McCarthy: We need to clarify the lanes of the road. I personally absolutely agree. We need to understand what everybody’s role is and, using the example of the private sector, when a quarter is spent to make a call to report something, they know where that quarter is spent.
TheNewNewInternet: Do you believe a new international organization should be established for cybersecurity or does one alreadyexist?
McCarthy: We are just looking at potential models for an international organization, so whether it’s an existing organization where rules have been clarified or the creation of a new organization, that is certainly an item for discussion. We were trying to provide some clarity to the fact that there are relationships like that today. We don’t need to reinvent the wheel and we certainly have some models to consider as we move ahead.
TheNewNewInternet: INSA recommends developing a national cybersecurity recovery plan. Exactly how vulnerable and how much damage could be done in a broad spectrum cyber attack?
McCarthy: I think it has been well documented that we are currently in a very critical state and is something we have to be highly sensitive to. What we were identifying in the report was not only the need to come up with a plan, but also then to identify an organization whose job it is to implement that plan. It’s easy to develop plans, it’s the implementation part that we seem to stumble over. There has to be two sides to this knife.
TheNewNewInternet: Building on implementation, do you think that more funding should be allocated toward technological innovation or better training for personnel?
McCarthy: That’s a tough question because I will tell you yes and yes. One of the roles of the cyber czar is, as we indicate in our paper, budget oversight and a very close working relationship with the Office of Management and Budget to ensure that resources are going to the areas that are most critical first. In our report we identify that both technology and training are considered critical. I would hope that the cyber czar really looks at that and aligns either an existing budget or additional resources as necessary.
TheNewNewInternet: There is a growing consensus in Washington that the Federal Information Security Management Act is obsolete. How should the cyber czar oversee its update?
McCarthy: Well, I hope that when the cyber czar he or she does update this that they engage with the private sector to ensure that we are actually coming up with standards that are achievable and reasonable. Certainly, associations like INSA and others are standing ready to support them in that effort.
TheNewNewInternet: How do you recommend that the government sync its standards with those of commercial industry?
McCarthy: I think absolutely the expertise and the experience resides in the private sector. The challenge is incorporating those models into the public sector in a way that is uniform across this government and that’s the challenge. This is not going to be an easy job.
TheNewNewInternet: How do we distinguish between an officially sanctioned attack and what is just a “rogue” organization?
McCarthy: Nobody said this was easy; the need to conduct smart, rapid and highly responsive forensics is critical. It has to happen quickly.
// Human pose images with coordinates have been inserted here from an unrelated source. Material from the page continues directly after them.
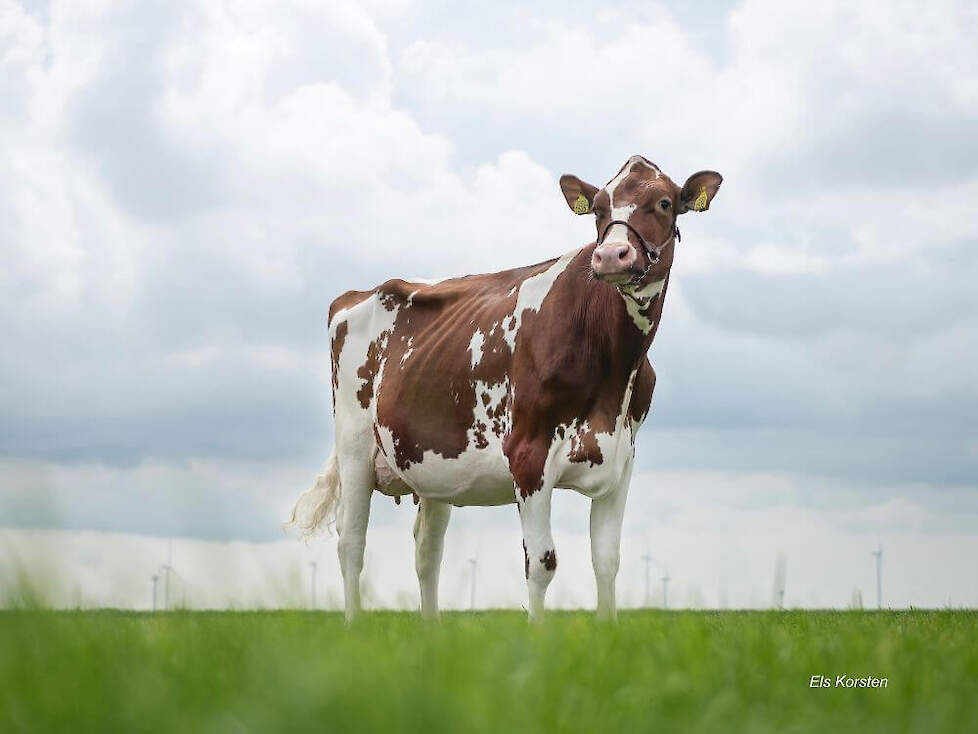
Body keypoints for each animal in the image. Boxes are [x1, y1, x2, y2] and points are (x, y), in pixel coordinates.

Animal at [286, 155, 720, 620]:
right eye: (599, 209)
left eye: (663, 202)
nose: (610, 255)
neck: (613, 364)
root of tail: (359, 293)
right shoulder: (528, 456)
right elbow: (542, 562)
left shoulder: (621, 461)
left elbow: (607, 560)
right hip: (353, 446)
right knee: (351, 544)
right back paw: (353, 625)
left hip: (432, 464)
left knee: (426, 552)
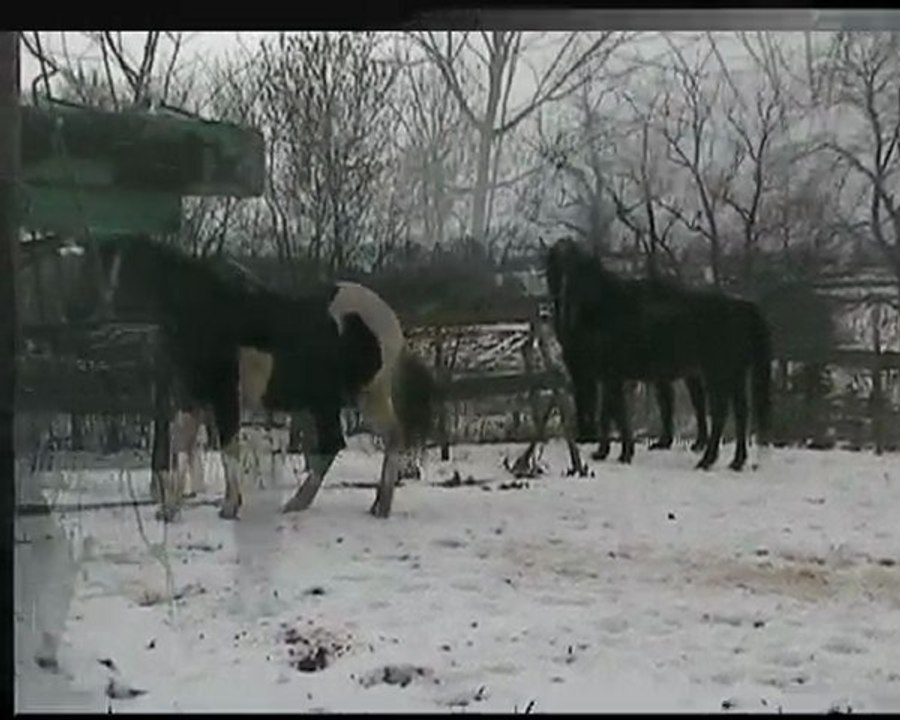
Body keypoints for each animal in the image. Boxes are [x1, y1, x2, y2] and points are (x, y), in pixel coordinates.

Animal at [68, 235, 439, 520]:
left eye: (112, 263)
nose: (89, 314)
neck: (203, 313)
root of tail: (389, 320)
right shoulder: (192, 396)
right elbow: (181, 444)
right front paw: (169, 509)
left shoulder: (224, 396)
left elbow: (227, 446)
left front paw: (230, 506)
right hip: (332, 400)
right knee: (341, 443)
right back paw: (313, 503)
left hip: (363, 393)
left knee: (380, 438)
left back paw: (377, 505)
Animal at [544, 237, 772, 471]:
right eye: (553, 266)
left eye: (579, 269)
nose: (566, 306)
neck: (605, 307)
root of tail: (742, 307)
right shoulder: (606, 376)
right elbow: (608, 413)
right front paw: (603, 452)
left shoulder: (612, 375)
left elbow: (618, 413)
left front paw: (625, 453)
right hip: (734, 375)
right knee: (741, 412)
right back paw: (736, 461)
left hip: (717, 374)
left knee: (719, 413)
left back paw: (707, 460)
We don’t have months and months. We need to invest in training. We need to develop our analytics and establish processes and procedures to move information quickly and develop an adequate response in a timely manner.
TheNewNewInternet: Do you have any advice for the cyber czar for recruiting top cyber talent?
McCarthy: In the private sector, there are organizations that have hired hackers who are reformed, maybe even not reformed, but who clearly understand the problem at a level that many of us in government don’t. If I was in the public sector I would take my cues from the private sector and adopt some of their practices and procedures for hiring and recruiting. That may mean looking at personnel policies to ensure that you have the ability to be competitive with the private sector.